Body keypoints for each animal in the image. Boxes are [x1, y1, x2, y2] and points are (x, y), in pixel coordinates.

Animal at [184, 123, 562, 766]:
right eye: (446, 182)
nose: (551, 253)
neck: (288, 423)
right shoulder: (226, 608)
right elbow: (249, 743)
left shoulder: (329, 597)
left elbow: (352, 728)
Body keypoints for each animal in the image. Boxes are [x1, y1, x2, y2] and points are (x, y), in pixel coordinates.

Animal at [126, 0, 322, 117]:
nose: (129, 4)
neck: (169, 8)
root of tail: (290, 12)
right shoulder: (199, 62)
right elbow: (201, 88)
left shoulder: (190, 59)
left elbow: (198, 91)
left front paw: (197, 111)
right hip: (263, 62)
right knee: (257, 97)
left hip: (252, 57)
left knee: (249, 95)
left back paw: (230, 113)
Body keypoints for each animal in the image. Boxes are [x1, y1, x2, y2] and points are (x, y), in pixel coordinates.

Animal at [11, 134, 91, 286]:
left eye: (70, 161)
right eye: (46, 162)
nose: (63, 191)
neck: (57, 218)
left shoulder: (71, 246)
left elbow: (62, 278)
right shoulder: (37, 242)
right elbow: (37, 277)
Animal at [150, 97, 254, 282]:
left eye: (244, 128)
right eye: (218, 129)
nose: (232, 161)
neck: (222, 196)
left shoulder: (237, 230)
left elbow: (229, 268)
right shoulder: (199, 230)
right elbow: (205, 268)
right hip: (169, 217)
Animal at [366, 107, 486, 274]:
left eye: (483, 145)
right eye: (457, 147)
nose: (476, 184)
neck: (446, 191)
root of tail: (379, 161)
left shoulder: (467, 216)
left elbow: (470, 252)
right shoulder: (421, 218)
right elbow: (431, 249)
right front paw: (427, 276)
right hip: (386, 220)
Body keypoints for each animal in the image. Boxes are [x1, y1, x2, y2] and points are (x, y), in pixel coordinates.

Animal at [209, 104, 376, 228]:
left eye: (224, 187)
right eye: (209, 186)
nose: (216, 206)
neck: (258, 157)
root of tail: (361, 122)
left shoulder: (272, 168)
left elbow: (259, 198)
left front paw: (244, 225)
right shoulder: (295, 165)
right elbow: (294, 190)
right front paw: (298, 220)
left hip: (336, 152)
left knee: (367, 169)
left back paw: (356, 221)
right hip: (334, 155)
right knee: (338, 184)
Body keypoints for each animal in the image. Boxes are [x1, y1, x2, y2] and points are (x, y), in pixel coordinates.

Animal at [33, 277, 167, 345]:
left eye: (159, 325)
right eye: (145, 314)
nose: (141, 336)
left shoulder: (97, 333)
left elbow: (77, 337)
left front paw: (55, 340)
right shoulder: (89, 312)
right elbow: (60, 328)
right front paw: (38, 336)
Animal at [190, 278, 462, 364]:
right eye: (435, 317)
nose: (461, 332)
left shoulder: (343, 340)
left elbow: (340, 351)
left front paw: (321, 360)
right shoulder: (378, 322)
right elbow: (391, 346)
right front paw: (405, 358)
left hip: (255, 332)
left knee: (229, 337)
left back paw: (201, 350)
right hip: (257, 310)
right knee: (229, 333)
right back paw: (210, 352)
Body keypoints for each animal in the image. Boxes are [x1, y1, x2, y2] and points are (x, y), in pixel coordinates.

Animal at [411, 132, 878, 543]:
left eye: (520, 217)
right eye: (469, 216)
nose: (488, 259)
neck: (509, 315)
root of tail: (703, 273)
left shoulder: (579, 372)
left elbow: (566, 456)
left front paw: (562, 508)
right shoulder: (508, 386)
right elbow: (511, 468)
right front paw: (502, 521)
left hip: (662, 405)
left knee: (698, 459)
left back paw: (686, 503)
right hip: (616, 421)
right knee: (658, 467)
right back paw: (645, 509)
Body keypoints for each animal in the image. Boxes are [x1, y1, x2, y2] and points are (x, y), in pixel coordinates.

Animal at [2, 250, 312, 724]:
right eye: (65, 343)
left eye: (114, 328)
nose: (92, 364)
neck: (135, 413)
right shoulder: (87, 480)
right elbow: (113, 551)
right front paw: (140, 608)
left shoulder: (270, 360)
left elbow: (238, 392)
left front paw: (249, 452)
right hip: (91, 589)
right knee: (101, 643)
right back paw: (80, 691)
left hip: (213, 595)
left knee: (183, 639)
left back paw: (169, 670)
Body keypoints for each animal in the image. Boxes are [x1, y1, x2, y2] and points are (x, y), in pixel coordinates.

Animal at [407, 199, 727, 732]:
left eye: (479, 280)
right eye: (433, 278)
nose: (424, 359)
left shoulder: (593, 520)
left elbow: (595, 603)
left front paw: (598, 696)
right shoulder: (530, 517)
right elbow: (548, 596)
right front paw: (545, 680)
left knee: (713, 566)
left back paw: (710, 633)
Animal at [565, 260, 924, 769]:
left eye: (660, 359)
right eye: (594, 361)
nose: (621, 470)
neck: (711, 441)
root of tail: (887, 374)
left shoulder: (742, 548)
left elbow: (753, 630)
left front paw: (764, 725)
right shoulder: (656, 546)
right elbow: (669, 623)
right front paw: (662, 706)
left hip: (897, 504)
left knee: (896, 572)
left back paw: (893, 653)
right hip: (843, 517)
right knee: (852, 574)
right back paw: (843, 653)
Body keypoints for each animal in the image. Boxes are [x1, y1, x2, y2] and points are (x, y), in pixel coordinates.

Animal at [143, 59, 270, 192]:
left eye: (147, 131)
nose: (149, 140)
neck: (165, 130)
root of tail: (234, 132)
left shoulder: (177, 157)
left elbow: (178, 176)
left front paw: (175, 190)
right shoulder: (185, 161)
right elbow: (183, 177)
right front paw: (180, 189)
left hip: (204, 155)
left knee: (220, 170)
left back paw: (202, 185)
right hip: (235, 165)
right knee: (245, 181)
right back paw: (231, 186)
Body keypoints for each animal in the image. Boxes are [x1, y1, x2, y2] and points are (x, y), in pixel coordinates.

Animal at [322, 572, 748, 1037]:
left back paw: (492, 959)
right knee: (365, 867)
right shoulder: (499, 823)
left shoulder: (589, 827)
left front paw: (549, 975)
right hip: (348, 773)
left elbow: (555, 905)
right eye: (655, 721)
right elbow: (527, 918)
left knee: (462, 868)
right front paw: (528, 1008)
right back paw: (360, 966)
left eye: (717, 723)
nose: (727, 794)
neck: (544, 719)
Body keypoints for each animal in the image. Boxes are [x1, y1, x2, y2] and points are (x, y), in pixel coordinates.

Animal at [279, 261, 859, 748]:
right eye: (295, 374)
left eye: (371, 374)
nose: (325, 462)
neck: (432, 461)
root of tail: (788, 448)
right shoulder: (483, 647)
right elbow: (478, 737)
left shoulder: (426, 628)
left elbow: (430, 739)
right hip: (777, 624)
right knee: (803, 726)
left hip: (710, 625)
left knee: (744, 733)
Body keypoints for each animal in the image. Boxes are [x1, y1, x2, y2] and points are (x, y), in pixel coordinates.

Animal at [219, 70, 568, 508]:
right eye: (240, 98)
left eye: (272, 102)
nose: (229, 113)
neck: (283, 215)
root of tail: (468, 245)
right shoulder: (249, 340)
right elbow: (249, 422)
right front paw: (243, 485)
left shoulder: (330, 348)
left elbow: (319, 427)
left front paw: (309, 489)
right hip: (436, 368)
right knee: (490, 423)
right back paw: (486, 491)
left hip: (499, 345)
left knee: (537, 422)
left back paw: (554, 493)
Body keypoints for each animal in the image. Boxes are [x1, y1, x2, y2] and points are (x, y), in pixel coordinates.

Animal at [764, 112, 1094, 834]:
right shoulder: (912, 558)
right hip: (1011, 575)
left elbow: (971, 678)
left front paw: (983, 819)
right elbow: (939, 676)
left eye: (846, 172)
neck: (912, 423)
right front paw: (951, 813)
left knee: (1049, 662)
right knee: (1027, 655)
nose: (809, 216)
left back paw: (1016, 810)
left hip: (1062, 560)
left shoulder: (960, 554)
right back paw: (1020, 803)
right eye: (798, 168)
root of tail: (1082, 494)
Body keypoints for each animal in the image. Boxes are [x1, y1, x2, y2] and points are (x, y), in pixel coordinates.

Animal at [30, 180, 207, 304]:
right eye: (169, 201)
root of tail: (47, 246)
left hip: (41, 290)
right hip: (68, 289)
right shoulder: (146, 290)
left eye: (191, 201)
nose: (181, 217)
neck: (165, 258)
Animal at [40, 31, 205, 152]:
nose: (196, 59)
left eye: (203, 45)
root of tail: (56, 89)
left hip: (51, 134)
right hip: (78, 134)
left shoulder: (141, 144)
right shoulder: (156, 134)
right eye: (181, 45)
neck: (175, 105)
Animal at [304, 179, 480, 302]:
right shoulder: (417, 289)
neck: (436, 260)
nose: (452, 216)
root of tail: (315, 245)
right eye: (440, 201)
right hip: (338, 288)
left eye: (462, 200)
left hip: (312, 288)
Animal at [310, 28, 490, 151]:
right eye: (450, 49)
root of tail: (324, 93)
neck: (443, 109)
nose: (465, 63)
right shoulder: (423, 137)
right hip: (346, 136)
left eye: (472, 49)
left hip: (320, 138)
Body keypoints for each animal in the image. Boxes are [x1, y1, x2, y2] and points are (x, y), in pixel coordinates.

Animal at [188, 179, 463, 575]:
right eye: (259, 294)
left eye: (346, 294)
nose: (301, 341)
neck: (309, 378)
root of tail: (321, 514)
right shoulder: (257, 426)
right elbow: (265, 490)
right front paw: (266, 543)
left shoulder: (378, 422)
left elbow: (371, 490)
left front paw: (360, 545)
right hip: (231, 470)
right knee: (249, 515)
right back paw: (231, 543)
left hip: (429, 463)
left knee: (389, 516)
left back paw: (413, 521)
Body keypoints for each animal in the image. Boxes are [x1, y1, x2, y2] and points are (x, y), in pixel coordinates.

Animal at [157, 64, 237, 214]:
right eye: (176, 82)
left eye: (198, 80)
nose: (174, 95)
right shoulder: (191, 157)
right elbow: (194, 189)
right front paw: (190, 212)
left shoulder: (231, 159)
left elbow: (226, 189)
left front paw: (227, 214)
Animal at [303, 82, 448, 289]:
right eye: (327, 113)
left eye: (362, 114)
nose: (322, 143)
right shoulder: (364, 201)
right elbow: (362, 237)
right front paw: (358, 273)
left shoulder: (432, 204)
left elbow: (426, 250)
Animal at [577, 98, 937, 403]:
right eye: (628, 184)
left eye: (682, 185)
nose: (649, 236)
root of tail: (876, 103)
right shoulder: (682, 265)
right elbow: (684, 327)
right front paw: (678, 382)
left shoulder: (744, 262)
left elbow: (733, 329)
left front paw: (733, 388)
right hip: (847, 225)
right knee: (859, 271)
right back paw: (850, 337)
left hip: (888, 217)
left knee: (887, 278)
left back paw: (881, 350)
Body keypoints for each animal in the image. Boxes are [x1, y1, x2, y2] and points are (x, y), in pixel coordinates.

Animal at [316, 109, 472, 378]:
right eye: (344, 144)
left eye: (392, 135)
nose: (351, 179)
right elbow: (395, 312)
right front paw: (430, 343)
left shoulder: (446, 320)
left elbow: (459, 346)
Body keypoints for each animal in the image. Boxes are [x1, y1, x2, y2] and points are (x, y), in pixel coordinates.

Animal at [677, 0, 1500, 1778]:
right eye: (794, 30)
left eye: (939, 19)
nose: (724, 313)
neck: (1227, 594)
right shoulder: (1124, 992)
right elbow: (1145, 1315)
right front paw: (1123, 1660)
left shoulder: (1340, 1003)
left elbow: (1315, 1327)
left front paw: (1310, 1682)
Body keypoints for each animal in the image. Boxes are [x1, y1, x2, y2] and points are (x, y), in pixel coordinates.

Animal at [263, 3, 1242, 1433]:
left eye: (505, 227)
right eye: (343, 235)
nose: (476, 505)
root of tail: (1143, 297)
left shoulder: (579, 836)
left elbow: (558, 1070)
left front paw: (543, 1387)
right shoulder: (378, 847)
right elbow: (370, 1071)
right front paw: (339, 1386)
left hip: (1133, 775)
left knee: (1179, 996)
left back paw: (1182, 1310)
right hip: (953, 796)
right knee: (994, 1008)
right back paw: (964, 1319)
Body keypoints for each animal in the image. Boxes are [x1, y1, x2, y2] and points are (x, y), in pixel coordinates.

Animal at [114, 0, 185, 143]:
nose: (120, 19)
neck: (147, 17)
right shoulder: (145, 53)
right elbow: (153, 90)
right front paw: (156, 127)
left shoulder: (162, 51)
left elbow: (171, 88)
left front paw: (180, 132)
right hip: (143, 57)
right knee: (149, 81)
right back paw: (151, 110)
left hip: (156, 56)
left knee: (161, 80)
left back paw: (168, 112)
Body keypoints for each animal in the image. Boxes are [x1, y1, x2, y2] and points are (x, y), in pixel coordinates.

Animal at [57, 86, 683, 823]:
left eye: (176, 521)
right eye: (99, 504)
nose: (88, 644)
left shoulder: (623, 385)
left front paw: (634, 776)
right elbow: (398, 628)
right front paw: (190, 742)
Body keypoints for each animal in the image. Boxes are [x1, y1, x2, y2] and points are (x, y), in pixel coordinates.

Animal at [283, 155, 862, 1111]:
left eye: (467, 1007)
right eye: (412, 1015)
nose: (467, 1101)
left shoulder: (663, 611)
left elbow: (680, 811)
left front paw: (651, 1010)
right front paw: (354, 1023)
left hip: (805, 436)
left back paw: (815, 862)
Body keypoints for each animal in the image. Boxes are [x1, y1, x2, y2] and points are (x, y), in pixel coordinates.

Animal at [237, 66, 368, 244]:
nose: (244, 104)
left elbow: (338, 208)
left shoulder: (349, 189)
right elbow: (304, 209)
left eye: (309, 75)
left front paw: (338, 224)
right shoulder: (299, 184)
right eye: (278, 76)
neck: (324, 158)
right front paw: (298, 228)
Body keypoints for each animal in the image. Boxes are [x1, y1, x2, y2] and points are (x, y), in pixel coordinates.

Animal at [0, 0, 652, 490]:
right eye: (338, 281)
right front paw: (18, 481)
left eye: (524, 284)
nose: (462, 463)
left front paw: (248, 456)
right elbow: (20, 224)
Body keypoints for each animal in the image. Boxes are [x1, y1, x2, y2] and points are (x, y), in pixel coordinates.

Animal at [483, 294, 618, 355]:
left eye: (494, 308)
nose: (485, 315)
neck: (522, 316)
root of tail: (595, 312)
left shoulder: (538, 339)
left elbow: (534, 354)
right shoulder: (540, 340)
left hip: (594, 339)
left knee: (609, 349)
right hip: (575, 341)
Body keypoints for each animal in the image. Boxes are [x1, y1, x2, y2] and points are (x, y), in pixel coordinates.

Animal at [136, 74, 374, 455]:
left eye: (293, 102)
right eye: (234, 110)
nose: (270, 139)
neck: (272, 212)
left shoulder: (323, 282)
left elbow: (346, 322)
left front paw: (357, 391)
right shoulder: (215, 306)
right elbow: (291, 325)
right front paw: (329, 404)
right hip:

§ **What the task asks**: Return only the lines from the beginning of the material up to and including the line with "neck: (258, 157)", exactly as written.

§ **Answer box**:
Body keypoints for each animal in the image. Boxes are [x1, y1, x2, y2] and points are (x, y), in pixel coordinates.

Animal at [184, 123, 562, 766]:
right eye: (446, 182)
nose: (551, 253)
neck: (288, 423)
right shoulder: (226, 608)
right elbow: (249, 743)
left shoulder: (329, 597)
left elbow: (352, 728)
Body keypoints for each animal in the image. Boxes are [x1, y1, x2, y2] and points are (x, y), in pixel coordinates.

Animal at [126, 0, 322, 117]:
nose: (129, 4)
neck: (169, 8)
root of tail: (290, 12)
right shoulder: (199, 62)
right elbow: (201, 88)
left shoulder: (190, 59)
left elbow: (198, 91)
left front paw: (197, 111)
right hip: (263, 62)
right knee: (257, 97)
left hip: (252, 57)
left knee: (249, 95)
left back paw: (230, 113)
Body keypoints for each animal in the image. Boxes are [x1, y1, x2, y2] and points are (x, y), in pixel coordinates.

Animal at [11, 134, 91, 286]:
left eye: (70, 161)
right eye: (46, 162)
nose: (63, 191)
neck: (57, 218)
left shoulder: (71, 246)
left elbow: (62, 278)
right shoulder: (37, 242)
right elbow: (37, 277)
Animal at [150, 97, 254, 282]:
left eye: (244, 128)
right eye: (218, 129)
nose: (232, 161)
neck: (222, 196)
left shoulder: (237, 230)
left elbow: (229, 268)
right shoulder: (199, 230)
right elbow: (205, 268)
right hip: (169, 217)
Animal at [366, 107, 486, 274]:
left eye: (483, 145)
right eye: (457, 147)
nose: (476, 184)
neck: (446, 191)
root of tail: (379, 161)
left shoulder: (467, 216)
left elbow: (470, 252)
right shoulder: (421, 218)
right elbow: (431, 249)
right front paw: (427, 276)
right hip: (386, 220)
Body keypoints for each animal in the image. Boxes are [x1, y1, x2, y2] and points are (x, y), in pixel coordinates.

Animal at [209, 104, 376, 228]:
left eye: (224, 187)
right eye: (209, 186)
nose: (216, 206)
neck: (258, 157)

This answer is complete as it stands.